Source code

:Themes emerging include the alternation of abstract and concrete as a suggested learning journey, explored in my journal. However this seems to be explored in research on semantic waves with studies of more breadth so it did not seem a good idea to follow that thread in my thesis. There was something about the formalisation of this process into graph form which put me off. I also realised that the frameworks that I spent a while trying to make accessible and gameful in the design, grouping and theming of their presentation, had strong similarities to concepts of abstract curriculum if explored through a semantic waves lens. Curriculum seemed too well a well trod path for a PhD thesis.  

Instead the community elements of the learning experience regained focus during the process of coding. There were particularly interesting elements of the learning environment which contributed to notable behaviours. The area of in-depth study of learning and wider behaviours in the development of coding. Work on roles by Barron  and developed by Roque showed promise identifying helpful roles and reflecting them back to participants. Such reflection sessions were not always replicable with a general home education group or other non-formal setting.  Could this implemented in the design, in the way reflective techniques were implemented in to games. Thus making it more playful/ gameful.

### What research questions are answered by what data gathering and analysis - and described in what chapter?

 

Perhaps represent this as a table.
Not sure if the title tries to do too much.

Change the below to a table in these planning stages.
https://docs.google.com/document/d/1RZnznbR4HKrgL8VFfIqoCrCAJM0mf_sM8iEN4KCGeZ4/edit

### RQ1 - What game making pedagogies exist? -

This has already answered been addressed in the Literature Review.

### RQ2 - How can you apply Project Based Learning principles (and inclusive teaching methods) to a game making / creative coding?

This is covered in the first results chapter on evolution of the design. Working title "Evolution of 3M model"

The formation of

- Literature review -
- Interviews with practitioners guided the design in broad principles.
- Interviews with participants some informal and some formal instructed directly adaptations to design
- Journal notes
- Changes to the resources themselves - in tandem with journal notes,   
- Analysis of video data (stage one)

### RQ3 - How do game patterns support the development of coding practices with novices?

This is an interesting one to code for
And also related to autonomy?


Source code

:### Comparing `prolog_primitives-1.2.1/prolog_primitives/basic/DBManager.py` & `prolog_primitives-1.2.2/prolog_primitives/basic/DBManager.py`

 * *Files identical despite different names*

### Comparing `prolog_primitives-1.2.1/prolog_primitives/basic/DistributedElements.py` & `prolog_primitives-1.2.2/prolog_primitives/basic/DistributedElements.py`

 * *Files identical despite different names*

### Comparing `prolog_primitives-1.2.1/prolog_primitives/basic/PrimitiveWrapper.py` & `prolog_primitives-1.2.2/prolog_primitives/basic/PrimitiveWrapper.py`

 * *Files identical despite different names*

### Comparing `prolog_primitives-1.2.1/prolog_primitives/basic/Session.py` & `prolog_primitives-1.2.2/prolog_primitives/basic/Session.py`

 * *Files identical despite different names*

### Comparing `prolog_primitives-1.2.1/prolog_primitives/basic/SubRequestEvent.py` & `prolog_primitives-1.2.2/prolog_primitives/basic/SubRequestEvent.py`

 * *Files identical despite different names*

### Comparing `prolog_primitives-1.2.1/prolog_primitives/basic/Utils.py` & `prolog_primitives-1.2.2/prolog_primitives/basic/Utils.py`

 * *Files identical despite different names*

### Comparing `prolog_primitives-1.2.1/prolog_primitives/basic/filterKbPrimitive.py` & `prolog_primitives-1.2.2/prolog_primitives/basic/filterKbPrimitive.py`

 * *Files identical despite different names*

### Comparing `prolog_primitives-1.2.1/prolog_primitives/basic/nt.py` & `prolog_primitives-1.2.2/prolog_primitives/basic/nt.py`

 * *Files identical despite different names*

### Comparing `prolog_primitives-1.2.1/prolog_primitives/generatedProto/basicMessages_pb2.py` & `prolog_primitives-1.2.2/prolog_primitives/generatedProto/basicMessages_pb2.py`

++++++

Task goal:
Please return every line of the listing above unchanged, character for character.

Answer for this exercise:
Source code

:Themes emerging include the alternation of abstract and concrete as a suggested learning journey, explored in my journal. However this seems to be explored in research on semantic waves with studies of more breadth so it did not seem a good idea to follow that thread in my thesis. There was something about the formalisation of this process into graph form which put me off. I also realised that the frameworks that I spent a while trying to make accessible and gameful in the design, grouping and theming of their presentation, had strong similarities to concepts of abstract curriculum if explored through a semantic waves lens. Curriculum seemed too well a well trod path for a PhD thesis.  

Instead the community elements of the learning experience regained focus during the process of coding. There were particularly interesting elements of the learning environment which contributed to notable behaviours. The area of in-depth study of learning and wider behaviours in the development of coding. Work on roles by Barron  and developed by Roque showed promise identifying helpful roles and reflecting them back to participants. Such reflection sessions were not always replicable with a general home education group or other non-formal setting.  Could this implemented in the design, in the way reflective techniques were implemented in to games. Thus making it more playful/ gameful.

### What research questions are answered by what data gathering and analysis - and described in what chapter?

 

Perhaps represent this as a table.
Not sure if the title tries to do too much.

Change the below to a table in these planning stages.
https://docs.google.com/document/d/1RZnznbR4HKrgL8VFfIqoCrCAJM0mf_sM8iEN4KCGeZ4/edit

### RQ1 - What game making pedagogies exist? -

This has already answered been addressed in the Literature Review.

### RQ2 - How can you apply Project Based Learning principles (and inclusive teaching methods) to a game making / creative coding?

This is covered in the first results chapter on evolution of the design. Working title "Evolution of 3M model"

The formation of

- Literature review -
- Interviews with practitioners guided the design in broad principles.
- Interviews with participants some informal and some formal instructed directly adaptations to design
- Journal notes
- Changes to the resources themselves - in tandem with journal notes,   
- Analysis of video data (stage one)

### RQ3 - How do game patterns support the development of coding practices with novices?

This is an interesting one to code for
And also related to autonomy?


Source code

:### Comparing `prolog_primitives-1.2.1/prolog_primitives/basic/DBManager.py` & `prolog_primitives-1.2.2/prolog_primitives/basic/DBManager.py`

 * *Files identical despite different names*

### Comparing `prolog_primitives-1.2.1/prolog_primitives/basic/DistributedElements.py` & `prolog_primitives-1.2.2/prolog_primitives/basic/DistributedElements.py`

 * *Files identical despite different names*

### Comparing `prolog_primitives-1.2.1/prolog_primitives/basic/PrimitiveWrapper.py` & `prolog_primitives-1.2.2/prolog_primitives/basic/PrimitiveWrapper.py`

 * *Files identical despite different names*

### Comparing `prolog_primitives-1.2.1/prolog_primitives/basic/Session.py` & `prolog_primitives-1.2.2/prolog_primitives/basic/Session.py`

 * *Files identical despite different names*

### Comparing `prolog_primitives-1.2.1/prolog_primitives/basic/SubRequestEvent.py` & `prolog_primitives-1.2.2/prolog_primitives/basic/SubRequestEvent.py`

 * *Files identical despite different names*

### Comparing `prolog_primitives-1.2.1/prolog_primitives/basic/Utils.py` & `prolog_primitives-1.2.2/prolog_primitives/basic/Utils.py`

 * *Files identical despite different names*

### Comparing `prolog_primitives-1.2.1/prolog_primitives/basic/filterKbPrimitive.py` & `prolog_primitives-1.2.2/prolog_primitives/basic/filterKbPrimitive.py`

 * *Files identical despite different names*

### Comparing `prolog_primitives-1.2.1/prolog_primitives/basic/nt.py` & `prolog_primitives-1.2.2/prolog_primitives/basic/nt.py`

 * *Files identical despite different names*

### Comparing `prolog_primitives-1.2.1/prolog_primitives/generatedProto/basicMessages_pb2.py` & `prolog_primitives-1.2.2/prolog_primitives/generatedProto/basicMessages_pb2.py`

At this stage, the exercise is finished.